The links aren't there to help gamers find and acquire gaming materials, they are there to drive traffic towards ENWorld's retail avenues to increase revenues. To claim otherwise is an insult to the reader's intelligence.
It's like saying the emails I constantly get regarding XXX-enlarging medicine are sent in good faith out of an honest desire to aid the sender's fellow men. Riiiiighhhht.



> Unless you can verify where the money is going, you are in no position to make that accusation.  Selling and profit are not synonymous.



There are many d20 publishers who have day jobs and whose buisness goals are no higher than breaking even. Are their companies non-profit organizations?
I am not at all privy to ENWorld's financial structure. But I do know the site actively encourages me to support ENWorld by purchasing ENPublishing products and shopping at ENWorld's online "subsidiaries". To me this suggests ENWorld makes a profit out of those buisness transactions, and hence that it is de facto a buisness. 
I realize ENWorld is not geared up to maximize the profits from these channeles, instead only using them to be more viable. But that doesn't make it any less of a buisness, it just means it has a different goal than maximizing profits. (Perhaps "maximizing ENWorld's content of cool stuff while maintaining viability"? Just a guess.)

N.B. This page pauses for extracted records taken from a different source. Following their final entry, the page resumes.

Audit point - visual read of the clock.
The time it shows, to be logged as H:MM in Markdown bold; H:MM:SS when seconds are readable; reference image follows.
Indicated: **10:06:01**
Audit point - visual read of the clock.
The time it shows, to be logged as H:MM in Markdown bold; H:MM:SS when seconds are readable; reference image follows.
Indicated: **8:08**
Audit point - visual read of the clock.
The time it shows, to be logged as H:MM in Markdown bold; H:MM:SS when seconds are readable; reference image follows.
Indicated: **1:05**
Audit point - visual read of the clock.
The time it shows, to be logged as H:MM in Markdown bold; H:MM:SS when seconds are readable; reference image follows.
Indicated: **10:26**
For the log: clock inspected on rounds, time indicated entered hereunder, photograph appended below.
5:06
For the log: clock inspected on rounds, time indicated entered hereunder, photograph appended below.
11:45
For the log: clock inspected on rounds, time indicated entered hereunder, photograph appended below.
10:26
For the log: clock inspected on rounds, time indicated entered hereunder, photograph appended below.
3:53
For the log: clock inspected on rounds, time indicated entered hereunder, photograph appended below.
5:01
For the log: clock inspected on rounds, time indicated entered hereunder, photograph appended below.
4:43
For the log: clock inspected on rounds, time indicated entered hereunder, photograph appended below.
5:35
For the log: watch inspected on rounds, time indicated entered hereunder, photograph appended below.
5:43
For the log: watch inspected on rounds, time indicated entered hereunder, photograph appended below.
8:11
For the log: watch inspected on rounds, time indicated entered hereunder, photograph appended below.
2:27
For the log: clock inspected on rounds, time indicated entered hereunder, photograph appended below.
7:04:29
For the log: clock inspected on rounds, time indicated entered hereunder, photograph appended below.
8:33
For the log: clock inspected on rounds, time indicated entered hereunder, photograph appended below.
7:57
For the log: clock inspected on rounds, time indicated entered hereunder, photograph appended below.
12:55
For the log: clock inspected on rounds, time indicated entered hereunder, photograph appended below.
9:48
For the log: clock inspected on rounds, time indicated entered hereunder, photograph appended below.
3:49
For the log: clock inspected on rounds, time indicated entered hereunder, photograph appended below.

All of that aside, it seems .org is no longer enforced as a non-profit designation, making this whole post no more than an excercise in futility


----------



## reveal (Oct 26, 2005)

DaveMage said:
			
		

> I feel compelled to base a thesis on your web site's information...




How so? It's just pictures.


----------



## DaveMage (Oct 26, 2005)

reveal said:
			
		

> How so? It's just pictures.




...but it ends in .org so it must all be true *and* a good source of information.


----------



## Morrus (Oct 26, 2005)

There are no rules concerning .com, .org, etc.  Technically, if anything, your logic means it should be .co.uk.

However, I have no plans to change EN World's URL at all.  Everybody knows it - there's no point in confusing people. 

Yes, EN World is a business.  While a donation structure has worked in the past, I'm not very comfortable with the concept, and it does cause problems.  I really want to move away from every having to do that again.

And yes, I have a day job.  EN World certainly isn't non-profit, and is no longer "negative profit", thank goodness, and hasn't been for a while now.  

Part of the problem you may be noticing in the news is that we're in a pretty quiet news period.  There's not a lot of crunchy, interesting stuff to report other than new product releases and reviews.  That always goes up and down, though - maybe next week there will be something really cool on the news page.  When 4E is eventually announced, you can expect months and months of rumours, leaks and so forth there.


----------



## Truth Seeker (Oct 26, 2005)

On that day...when it happens...heaven helps us all  



			
				Morrus said:
			
		

> There are no rules concerning .com, .org, etc.  Technically, if anything, your logic means it should be .co.uk.
> 
> However, I have no plans to change EN World's URL at all.  Everybody knows it - there's no point in confusing people.
> 
> ...


----------



## diaglo (Oct 26, 2005)

.gov is still owned by the US govt.


diaglo "who works for the guys at www.cdc.gov " Ooi


----------



## Henry (Oct 26, 2005)

www.enworld.gov - where the rules lawyers are, well, actually lawyers.


----------



## Len (Oct 26, 2005)

diaglo said:
			
		

> .gov is still owned by the US govt.



So is .edu.

Len "I'm not American and neither is Hong" Ooi


----------



## Cthulhu's Librarian (Oct 26, 2005)

Len said:
			
		

> > Originally Posted by diaglo
> > _.gov is still owned by the US govt._
> 
> 
> ...




 .edu is not owned by the government, but can only be used by educational institutes (public or private)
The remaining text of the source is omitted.